- Location of Oxford in Izard County, Arkansas
- Coordinates: 36°13′3″N 91°55′8″W﻿ / ﻿36.21750°N 91.91889°W
- Country: United States
- State: Arkansas
- County: Izard

Area
- • Total: 6.54 sq mi (16.95 km^{2})
- • Land: 6.54 sq mi (16.95 km^{2})
- • Water: 0 sq mi (0.00 km^{2})
- Elevation: 784 ft (239 m)

Population (2020)
- • Total: 573
- • Estimate (2025): 615
- • Density: 88/sq mi (33.8/km^{2})
- Time zone: UTC-6 (Central (CST))
- • Summer (DST): UTC-5 (CDT)
- ZIP code: 72565
- Area code: 870
- FIPS code: 05-52880
- GNIS feature ID: 2404452

= Oxford, Arkansas =

Oxford is a city in Izard County, Arkansas, United States. As of the 2020 census, Oxford had a population of 573.

==Geography==
Oxford is located in northern Izard County at (36.217573, -91.918875). Its northern border is the Fulton County line.

According to the United States Census Bureau, the city has a total area of 16.8 km2, all land.

===Highways===

- Arkansas Highway 9
- Arkansas Highway 354

==Demographics==

Historical population
| Census | Pop. | Note | %± |
| 1950 | 79 |  | — |
| 1960 | 191 |  | 141.8% |
| 1970 | 271 |  | 41.9% |
| 1980 | 520 |  | 91.9% |
| 1990 | 562 |  | 8.1% |
| 2000 | 642 |  | 14.2% |
| 2010 | 670 |  | 4.4% |
| 2020 | 573 |  | −14.5% |
| 2025 (est.) | 615 | Increase | 7.3% |
U.S. Decennial Census

===2020 census===

Oxford racial composition
| Race | Number | Percentage |
|---|---|---|
| White (non-Hispanic) | 511 | 89.18% |
| Black or African American (non-Hispanic) | 4 | 0.7% |
| Native American | 2 | 0.35% |
| Asian | 1 | 0.17% |
| Other/Mixed | 51 | 8.9% |
| Hispanic or Latino | 4 | 0.7% |

As of the 2020 United States census, there were 573 people, 265 households, and 179 families residing in the city.

===2000 census===
As of the census of 2000, there were 642 people, 263 households, and 184 families residing in the city. The population density was 96.9 PD/sqmi. There were 309 housing units at an average density of 46.6 /sqmi. The racial makeup of the city was 95.79% White, 0.16% Black or African American, 1.09% Native American, 0.47% from other races, and 2.49% from two or more races. 1.71% of the population were Hispanic or Latino of any race.

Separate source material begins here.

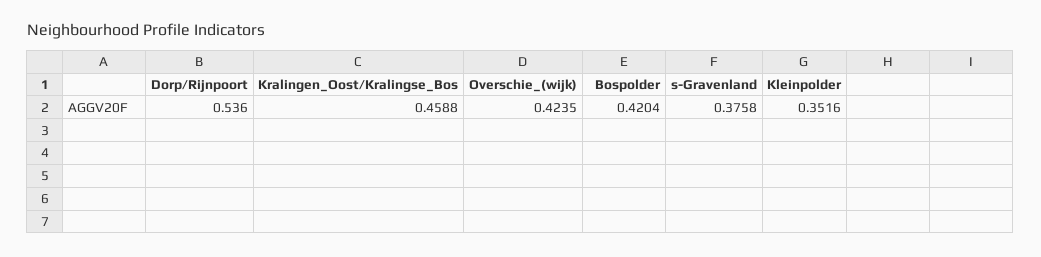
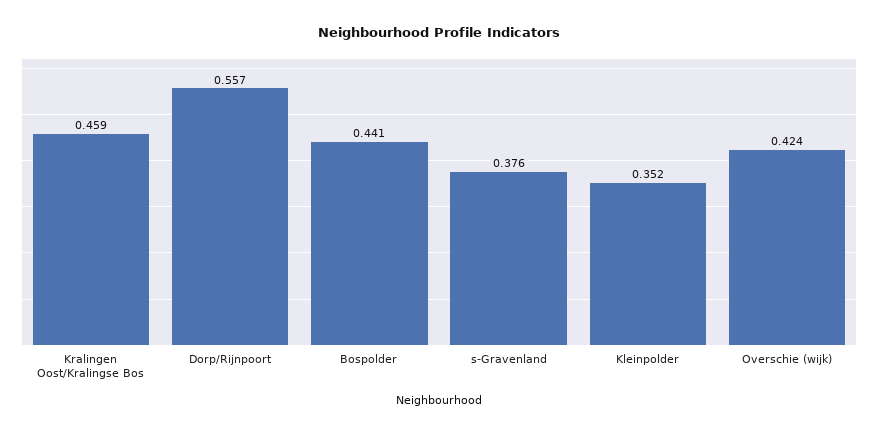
Dorp/Rijnpoort: 0.536 -> 0.557
Bospolder: 0.4204 -> 0.441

There were 263 households, out of which 30.0% had children under the age of 18 living with them, 57.0% were married couples living together, 9.5% had a female householder with no husband present, and 30.0% were non-families. 26.6% of all households were made up of individuals, and 13.7% had someone living alone who was 65 years of age or older. The average household size was 2.44 and the average family size was 2.96.

In the city, the population was spread out, with 24.5% under the age of 18, 7.9% from 18 to 24, 23.5% from 25 to 44, 23.5% from 45 to 64, and 20.6% who were 65 years of age or older. The median age was 42 years. For every 100 females, there were 98.1 males. For every 100 females age 18 and over, there were 90.9 males.

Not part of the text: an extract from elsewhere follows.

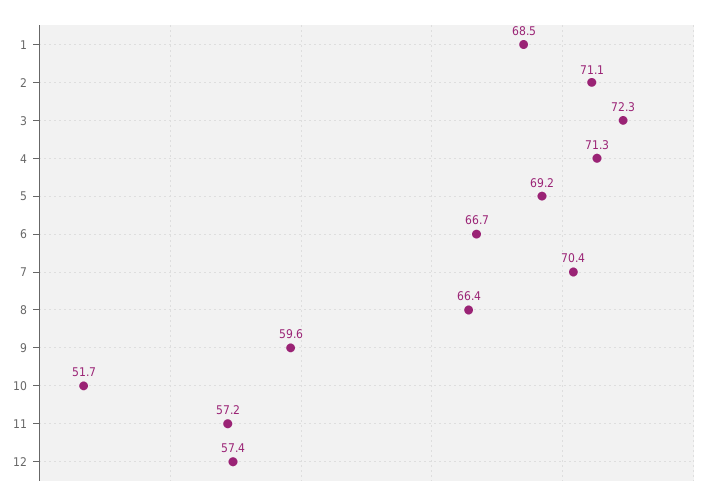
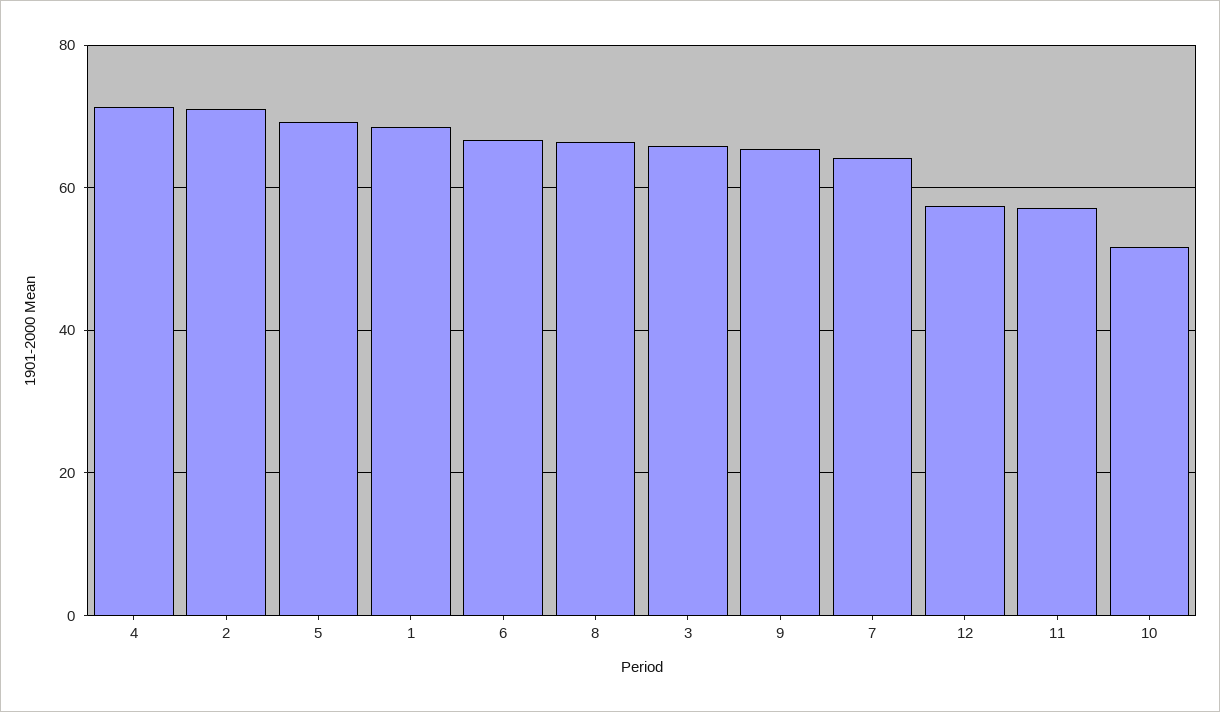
3: 72.3 -> 66
7: 70.4 -> 64
9: 59.6 -> 66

The median income for a household in the city was $22,313, and the median income for a family was $25,250. Males had a median income of $20,556 versus $20,385 for females. The per capita income for the city was $10,778. About 19.0% of families and 22.9% of the population were below the poverty line, including 25.6% of those under age 18 and 20.5% of those age 65 or over.

==Education==
Oxford is a part of the Izard County Consolidated School District. It was served by the Oxford School District until it consolidated into Izard County on July 1, 1985.